Виен нравился ей все больше и больше, а потом она поняла, что любит его. Долгое время девушка не хотела признаваться себе в этом, но сделать уже ничего не могла. Лан мучительно переживала свою любовь в одиночку, не решаясь порвать с Виеном, не осмеливаясь на откровенный разговор. Мысль о том, что человек, которого она любит, — враг и что она вынуждена «разрабатывать» его, причиняла Лан невыносимую душевную боль, не давала покоя, давила своей безысходностью.
— Лан, что же ты не поднимаешься наверх? — прервал размышления девушки голос матери. — Я же просила тебя помочь.
Франсуаза спустилась в прихожую, подошла к дочери:
— Ты не рада? А я-то думала, Виен тебе нравится. Такая подходящая партия для тебя… И отец у него — богатый человек. Как здорово, что они нашли друг друга. Ах Лан, как я была бы счастлива, если бы вы поженились! Виен мне сразу пришелся по душе. Еще в тот день, когда он впервые появился у нас. Такой симпатичный молодой человек. Имеет хорошую должность. Лучшего мужа…
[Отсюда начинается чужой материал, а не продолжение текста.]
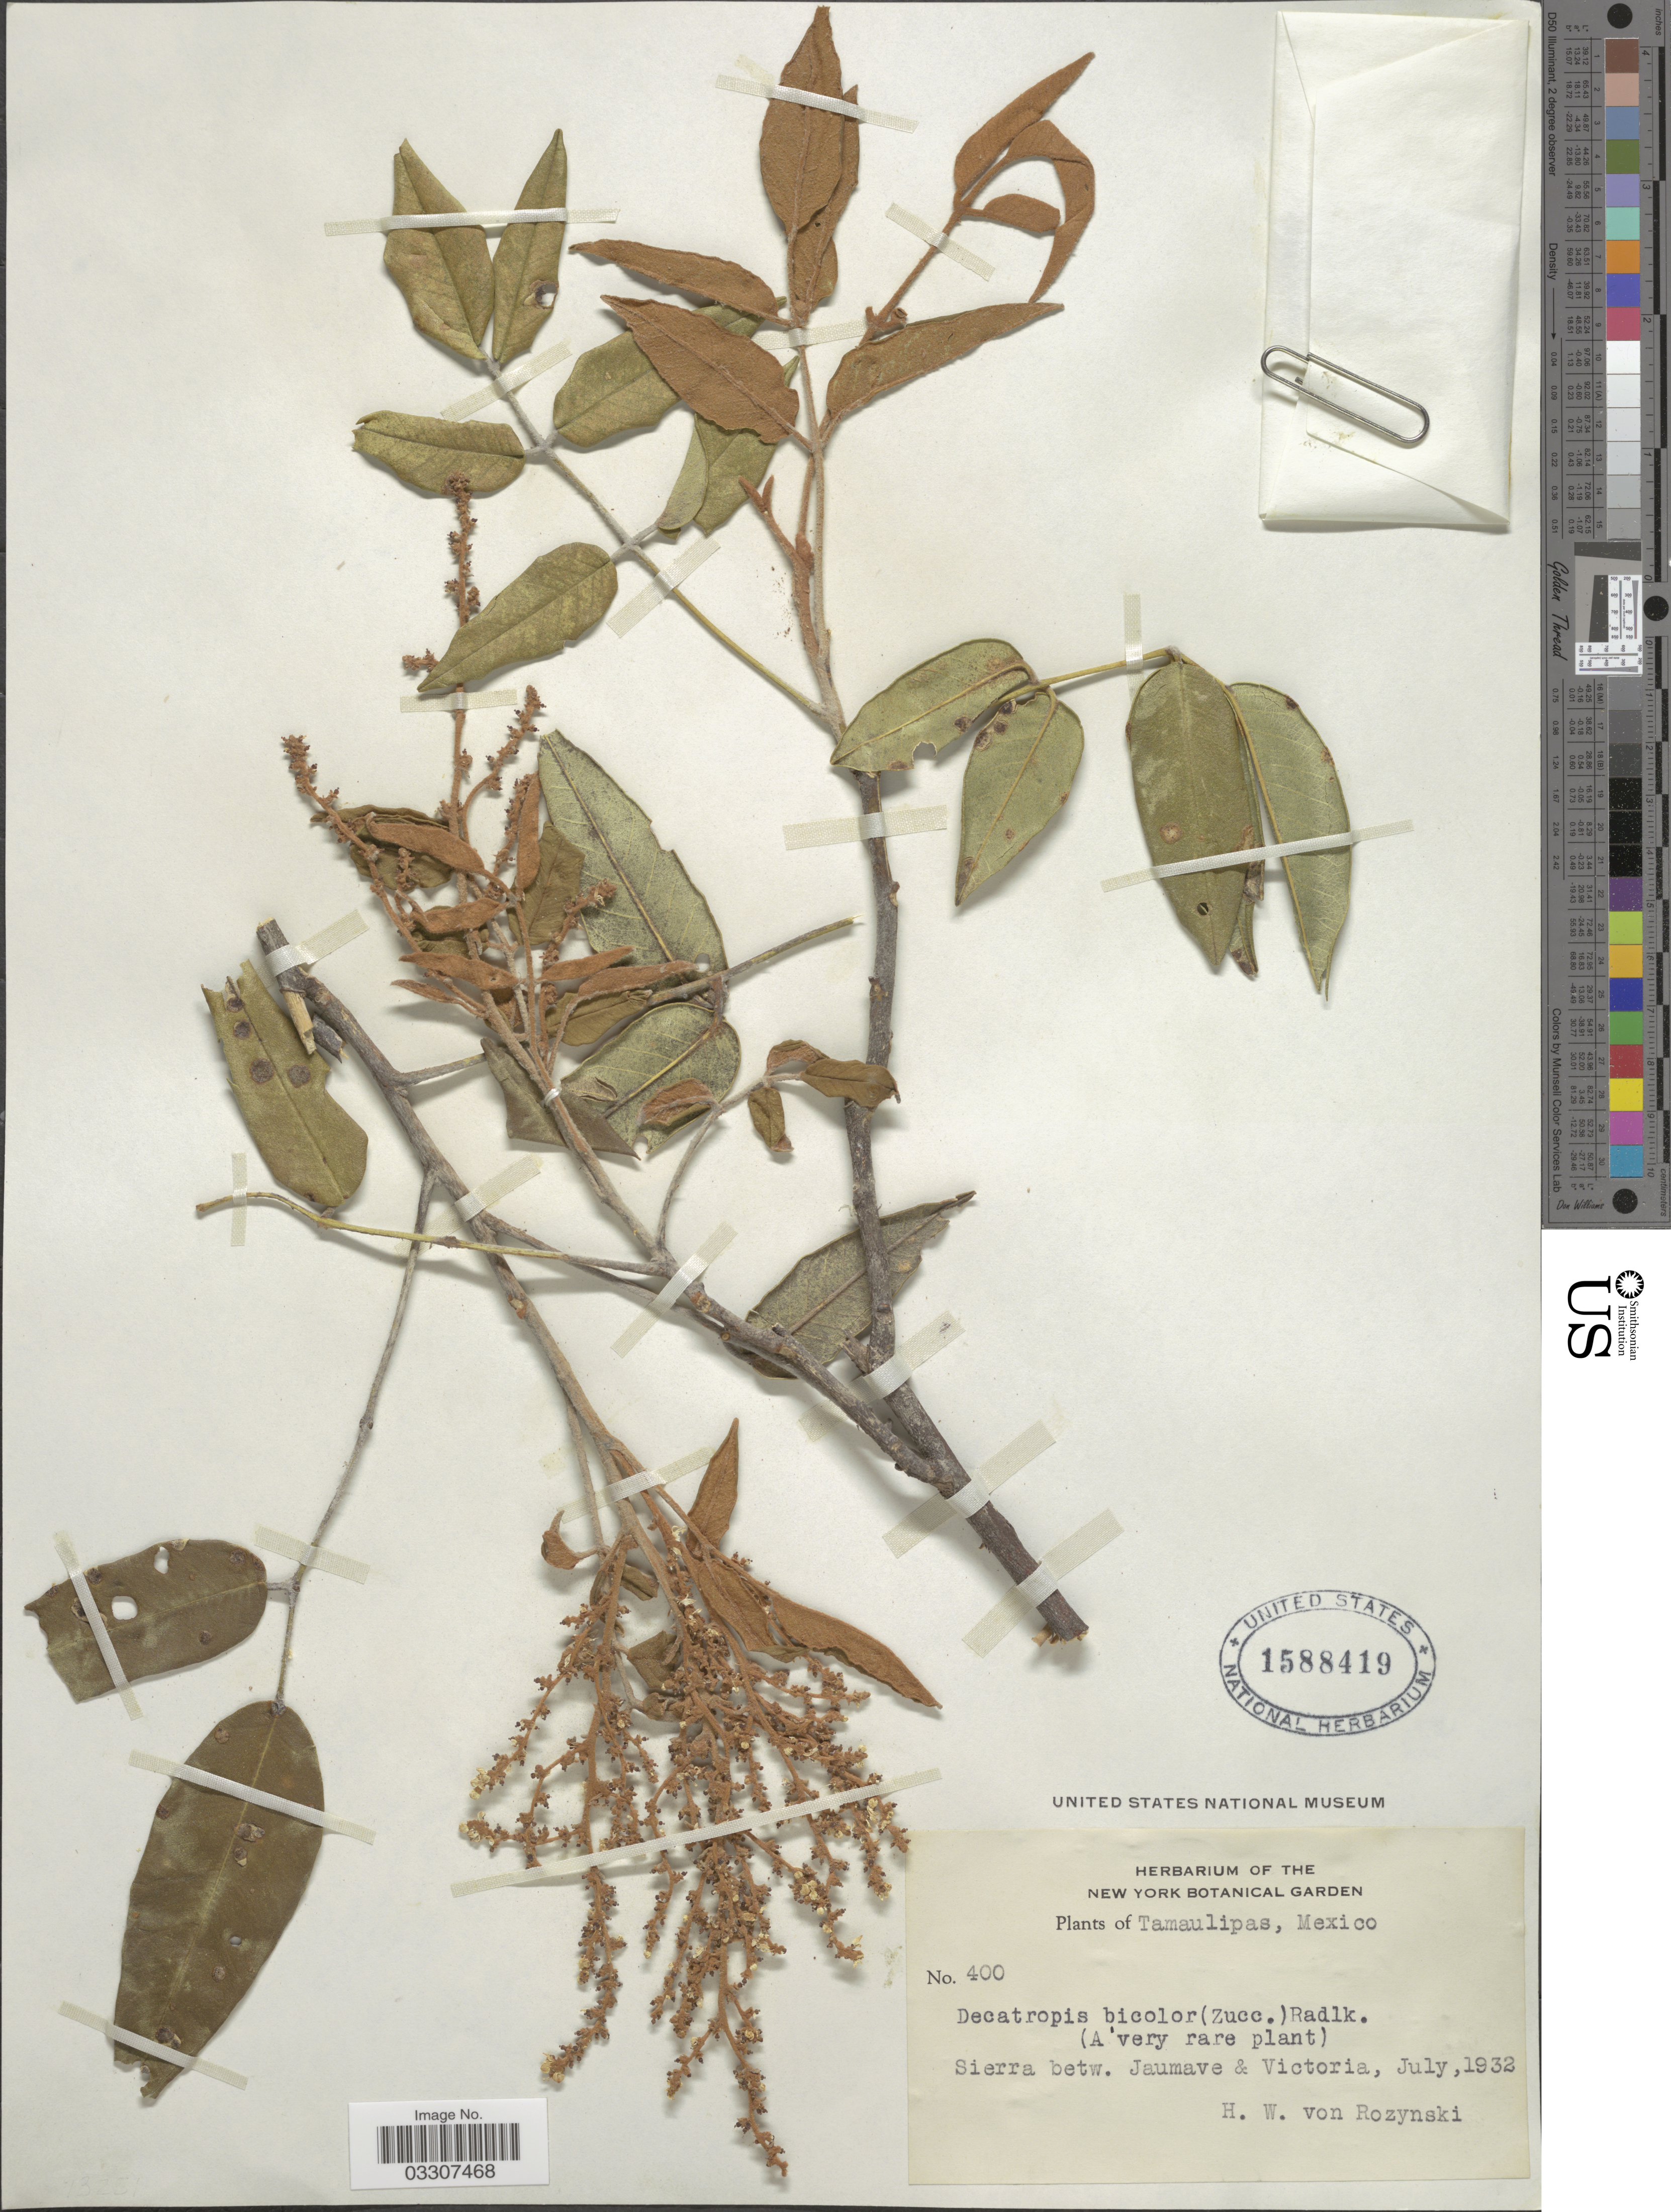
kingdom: Plantae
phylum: Tracheophyta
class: Magnoliopsida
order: Sapindales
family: Rutaceae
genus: Decatropis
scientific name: Decatropis bicolor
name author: (Zucc.) Radlk.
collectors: H. von Rozynski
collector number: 400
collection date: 1932-07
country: Mexico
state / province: Tamaulipas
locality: Sierra betw. Jaumave & Victoria.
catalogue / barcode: US 1588419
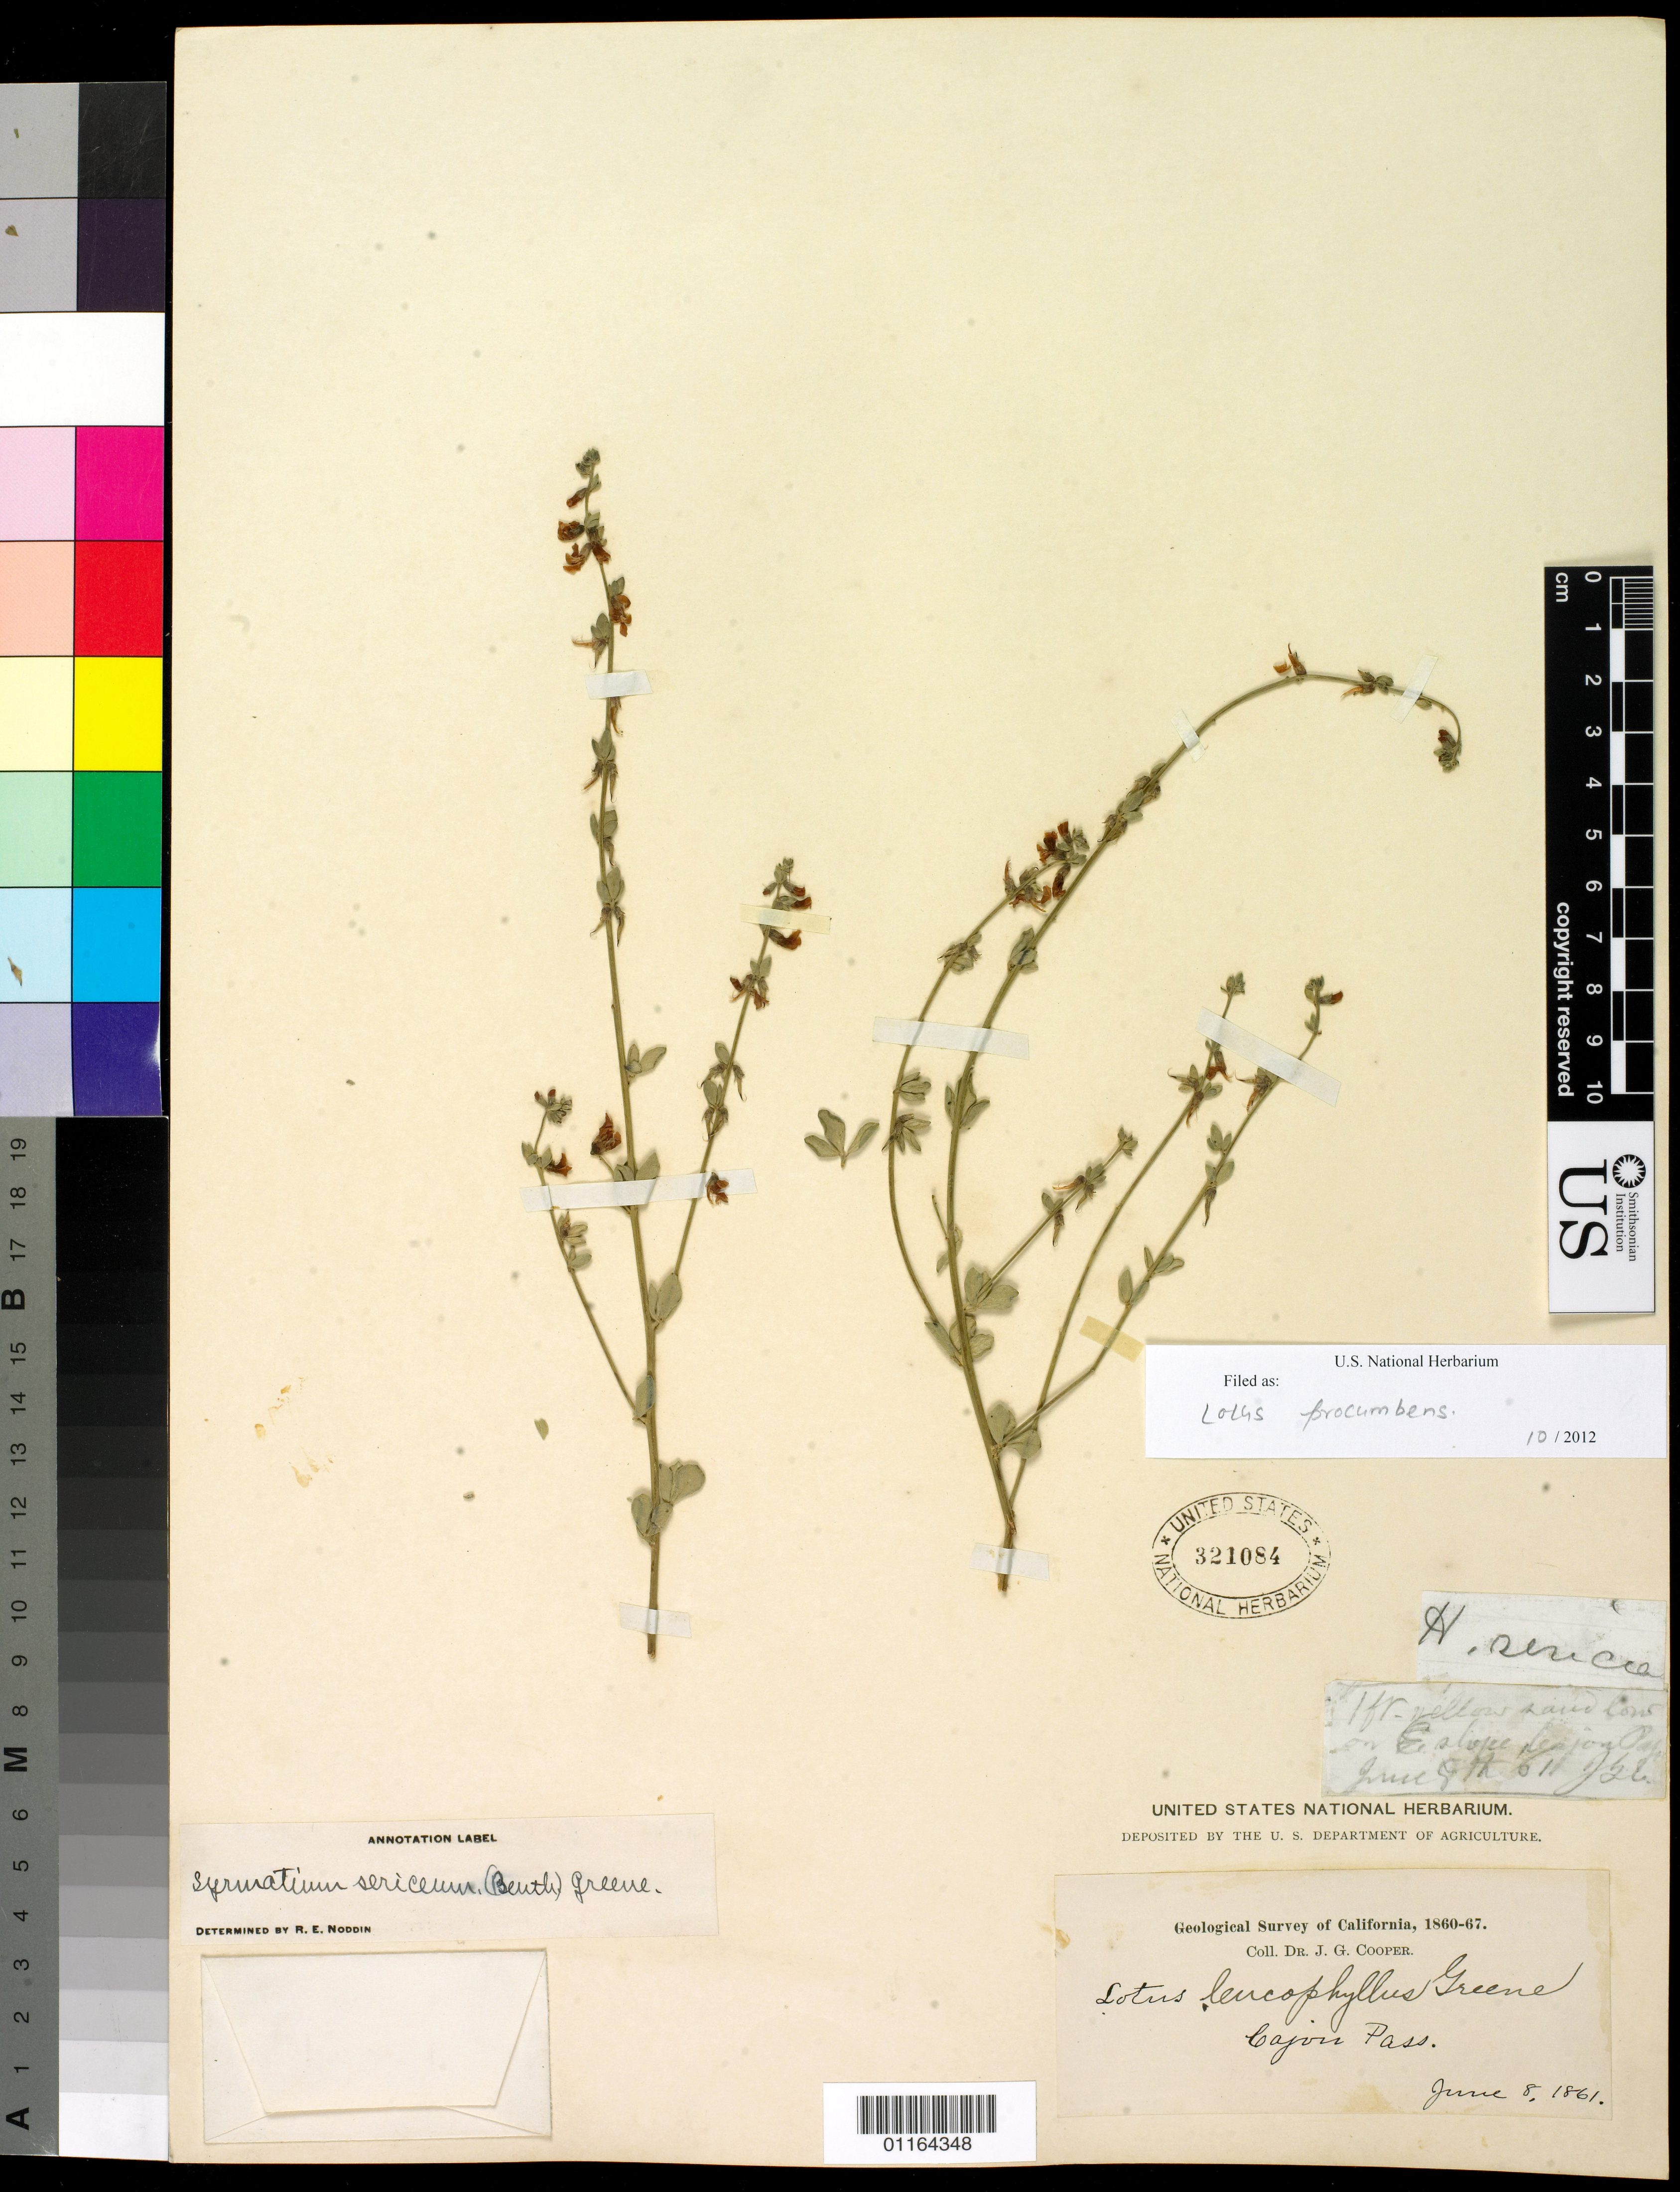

— Мама, перестань! Ты ничего не понимаешь! Я никогда не стану женой жандарма! Господи, о чем мы вообще говорим? С чего ты взяла, что он мне нравится?
— Я же вижу, дочка. Вижу, как ты на него смотришь. А уж он-то… Он, по-моему, влюблен в тебя…
— Хватит! Я не хочу больше говорить на эту тему!
— Ну, хорошо, дочка. Только не надо сердиться. Иди оденься понарядней и накрывай на стол на пятерых.
— А кто пятый? — недовольно спросила Лан.
— Твой отец.
Лан резко повернулась к матери.
— Зачем ты его пригласила? — сухо спросила она.
— Но, дочка… — смущенно ответила Франсуаза, — он оказался в Сайгоне, позвонил… Мне было неудобно не пригласить его. Он не видел тебя лет восемь. Ему интересно…
Губы Лан задрожали, на глазах показались слезы. Франсуаза проворно подбежала к дочери, обняла ее за плечи:
— Что с тобой, дочка? Ну не надо, не плачь. Ну что я особенного сделала? Я думала, ты будешь рада. Ведь он все-таки отец тебе. Я… я не понимаю…
— Ему интересно! А ты подумала — будет ли интересно мне? — сквозь слезы быстро заговорила Лан. — Зачем, зачем ты его пригласила? Я не хочу его видеть! Никакой он мне не отец! У меня нет отца! Понимаешь? Нет! Мало мне того, что меня в школе дразнили бледным недоноском? Мало мне того, что у меня не такие, как у всех, черты лица? Почему я должна видеть у себя дома человека, который искалечил мне всю жизнь? Да еще любезничать с ним! Я не хочу! Не хочу!
— Бог с тобой, дочка, — принялась увещевать ее Франсуаза. — Что ты такое говоришь? Разве зазорно быть дочерью американца? Вовсе нет. Наоборот, это даже приятно. Они ведь наши друзья. Так получилось, что мы не поженились… Но что поделаешь? Эдвард — прекрасный человек. Ты увидишь.
— Оставь меня! — Лан сбросила со своих плеч руки матери. — Оставь меня в покое! Все, что ты могла сделать для меня, ты уже сделала… с этим американцем! Все они мерзавцы! Мерзавцы! Пусть они все убираются отсюда! И твой Уоррел тоже! Слышишь? Пусть убирается! Или я уйду из дому! Сегодня же! Сейчас же!